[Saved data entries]

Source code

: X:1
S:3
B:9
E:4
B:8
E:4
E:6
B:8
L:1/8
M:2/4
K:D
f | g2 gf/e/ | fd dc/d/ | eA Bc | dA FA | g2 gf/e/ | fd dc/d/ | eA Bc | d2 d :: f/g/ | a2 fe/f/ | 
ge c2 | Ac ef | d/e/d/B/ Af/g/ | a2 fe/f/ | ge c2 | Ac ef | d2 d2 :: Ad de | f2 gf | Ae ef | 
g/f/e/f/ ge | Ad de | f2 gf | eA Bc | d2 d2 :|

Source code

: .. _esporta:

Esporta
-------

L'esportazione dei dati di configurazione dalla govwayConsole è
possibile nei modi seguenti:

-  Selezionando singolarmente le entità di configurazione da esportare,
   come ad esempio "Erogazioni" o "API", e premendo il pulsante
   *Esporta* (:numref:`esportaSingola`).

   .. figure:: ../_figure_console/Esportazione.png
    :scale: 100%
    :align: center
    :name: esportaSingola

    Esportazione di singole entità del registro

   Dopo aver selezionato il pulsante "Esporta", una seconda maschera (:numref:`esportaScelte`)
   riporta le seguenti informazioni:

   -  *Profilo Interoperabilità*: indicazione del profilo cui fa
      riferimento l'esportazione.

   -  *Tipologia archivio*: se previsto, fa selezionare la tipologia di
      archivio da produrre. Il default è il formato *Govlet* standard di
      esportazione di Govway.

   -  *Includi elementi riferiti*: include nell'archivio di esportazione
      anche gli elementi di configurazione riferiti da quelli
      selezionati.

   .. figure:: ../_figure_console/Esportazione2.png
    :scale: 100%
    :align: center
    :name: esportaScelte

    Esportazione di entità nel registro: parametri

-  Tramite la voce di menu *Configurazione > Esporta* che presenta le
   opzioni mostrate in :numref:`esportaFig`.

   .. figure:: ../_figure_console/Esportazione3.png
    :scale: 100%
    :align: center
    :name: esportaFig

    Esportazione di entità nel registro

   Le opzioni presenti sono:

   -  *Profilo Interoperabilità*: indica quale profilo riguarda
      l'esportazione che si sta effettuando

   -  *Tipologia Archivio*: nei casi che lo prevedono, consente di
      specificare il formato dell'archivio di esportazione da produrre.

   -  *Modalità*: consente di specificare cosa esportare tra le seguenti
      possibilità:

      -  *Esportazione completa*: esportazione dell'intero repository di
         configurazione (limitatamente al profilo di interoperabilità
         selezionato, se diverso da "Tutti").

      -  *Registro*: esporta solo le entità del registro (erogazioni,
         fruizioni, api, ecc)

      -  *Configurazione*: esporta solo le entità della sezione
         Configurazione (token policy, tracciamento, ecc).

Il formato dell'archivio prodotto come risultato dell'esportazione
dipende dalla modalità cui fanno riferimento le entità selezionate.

→ **PROBLEM**:
Taking the line with "selezionato, se diverso" as the first, copy every line through the end of the entries above exactly, with no others.

→ **SOLUTION TO THIS TASK**:
         selezionato, se diverso da "Tutti").

      -  *Registro*: esporta solo le entità del registro (erogazioni,
         fruizioni, api, ecc)

      -  *Configurazione*: esporta solo le entità della sezione
         Configurazione (token policy, tracciamento, ecc).

Il formato dell'archivio prodotto come risultato dell'esportazione
dipende dalla modalità cui fanno riferimento le entità selezionate.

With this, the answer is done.